A neural network based model for predicting the causal factors of workplace incidents. Completed during an internship in 2021.

Primary LanguageJupyter Notebook

Incident Analysis

A neural network based model for predicting causal factors of incidents described in natural language.

Directory Structure

  • Incident-Analysis
    • data: should include a spreadsheet export of the incidents, actions, and factors for each client to be analysed, named client-{incidents, actions, factors}.xlsx.
    • code
      • modelling
        • incident_analysis.ipynb: contains the entire pipeline for processing data from raw spreadsheet exports to generating a functional neural network model. Additionally provides code for testing the produced model on samples from the provided dataset. More documentation provided inline in the notebook.
        • clients.py: required since different clients define a different output format for their .xlsx exports.
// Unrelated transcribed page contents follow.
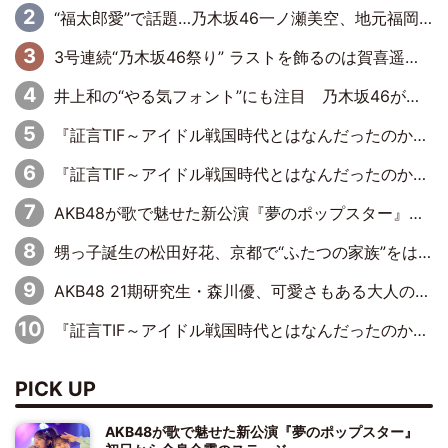
“福太郎愛”で話題…乃木坂46一ノ瀬美空、地元福岡『めんべい25周年トップサポーター』に就任
3号連続“乃木坂46祭り” ラストを飾るのは賀喜遥香…5年ぶりの登場に「5年分大人になった私を見ていただけたら」
井上和の“やる気フォント”にも注目 乃木坂46が挑んだ書道パフォーマンスの舞台裏
『証言TIF～アイドル戦国時代とはなんだったのか～』第6回：でんぱ組.inc・古川未鈴×相沢梨紗「『ハロプロやりたかったな』って言ったら、夢眠ねむさんに『てめえはでんぱ組．incなんだよ！』って肩パンされて(笑)」
『証言TIF～アイドル戦国時代とはなんだったのか～』第11回：私立恵比寿中学・真山りか×安本彩花「TIFで10年ぶりのキョンシーメイクをしたら、場を完全に引かせてしまって。時代が変わったんだなって」
AKB48が歌で魅せた新公演『夢のポップスター』 初日から全身全霊のステージ
甥っ子誕生の松田好花、京都で“ふたつの家族”をはしご！ “母”黒谷友香に見送られ、“父”松岡昌宏とはハシゴ酒
AKB48 21期研究生・森川優、可愛さもある大人の女性に
『証言TIF～アイドル戦国時代とはなんだったのか～』第10回：さくら学院・武藤彩未×飯田らうら「正直、中3で辞めるというのを信じてなくて。そう言われてはいたけど、嘘でしょって」
PICK UP
AKB48が歌で魅せた新公演『夢のポップスター』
Contains an object for each client to be analysed which includes a mapping of requested columns to their column label in the .xlsx output.
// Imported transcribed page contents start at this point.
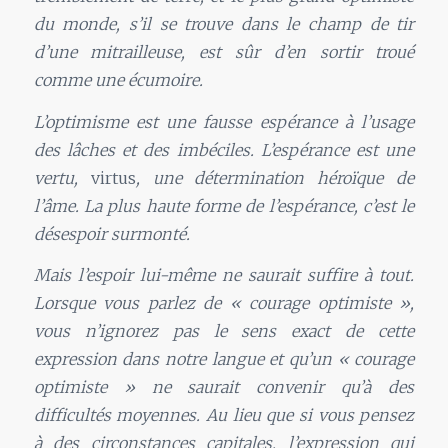
du monde, s’il se trouve dans le champ de tir
d’une mitrailleuse, est sûr d’en sortir troué
comme une écumoire.
L’optimisme est une fausse espérance à l’usage
des lâches et des imbéciles. L’espérance est une
vertu,
virtus
, une détermination héroïque de
l’âme. La plus haute forme de l’espérance, c’est le
désespoir surmonté.
Mais l’espoir lui-même ne saurait suffire à tout.
Lorsque vous parlez de « courage optimiste »,
vous n’ignorez pas le sens exact de cette
expression dans notre langue et qu’un « courage
optimiste » ne saurait convenir qu’à des
difficultés moyennes. Au lieu que si vous pensez
à des circonstances capitales, l’expression qui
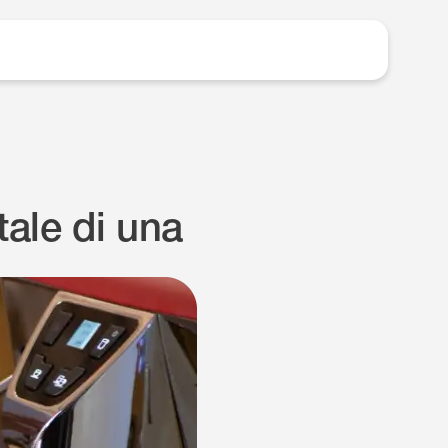
tale di una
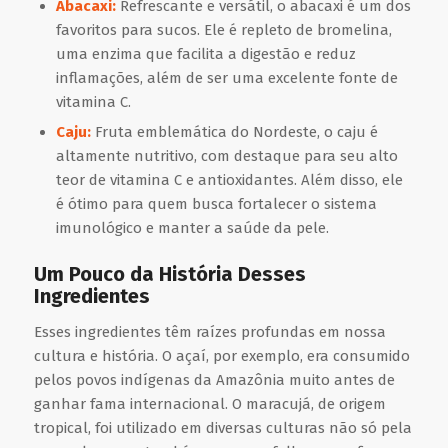
Abacaxi:
Refrescante e versátil, o abacaxi é um dos
favoritos para sucos. Ele é repleto de bromelina,
uma enzima que facilita a digestão e reduz
inflamações, além de ser uma excelente fonte de
vitamina C.
Caju:
Fruta emblemática do Nordeste, o caju é
altamente nutritivo, com destaque para seu alto
teor de vitamina C e antioxidantes. Além disso, ele
é ótimo para quem busca fortalecer o sistema
imunológico e manter a saúde da pele.
Um Pouco da História Desses
Ingredientes
Esses ingredientes têm raízes profundas em nossa
cultura e história. O açaí, por exemplo, era consumido
pelos povos indígenas da Amazônia muito antes de
ganhar fama internacional. O maracujá, de origem
tropical, foi utilizado em diversas culturas não só pela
Suggestions for Future Development

  • The use of spreadsheet exports should be completely avoided by interfacing directly with the client databases. This has the potential to eliminate the need for a manually defined mapping between the spreadsheet columns and required data (which currently exists in clients.py.)
  • The architecture of the neural network - while it seems to be relatively successful - could be subjected to more rigorous analytical testing. Testing with datasets from a wider range of clients would increase confidence that the provided architecture was robust to usage by clients who use the software platform in different ways.
  • The modelling could be simplified significantly by eliminating the ability to predict the number of factors and actions based on the text description. These predictions require a separate neural network model to the factor predictions, and considering the relatively tiny amount of factors and actions included with most incidents, rarely provide an estimate with a high enough confidence to add significant value to the incident module.
    • The inclusion of this model also means that clients who do not attach actions to incidents cannot currently be predicted without working around the issue.
  • An existing limitation is the relatively small size of the dataset from any client in isolation. The few thousand incidents reported even by large clients results in predictions that, while seeming fairly consistently believable, occasionally include spurious, unexplainable results.
    • A potential solution to mitigate this would be to combine the datasets of multiple clients into a large training pool. This raises additional problems when considering that different clients use different sets of factors, but a system like this may be effective on modelling the pool of clients that use the default set of factors.
  • Alternative models should be considered for the factor prediction task. Considering the nature of the text embedding model (representing each description as a 50-dimensional vector) a Support Vector Machine may be well equipped for the multi-class classification problem.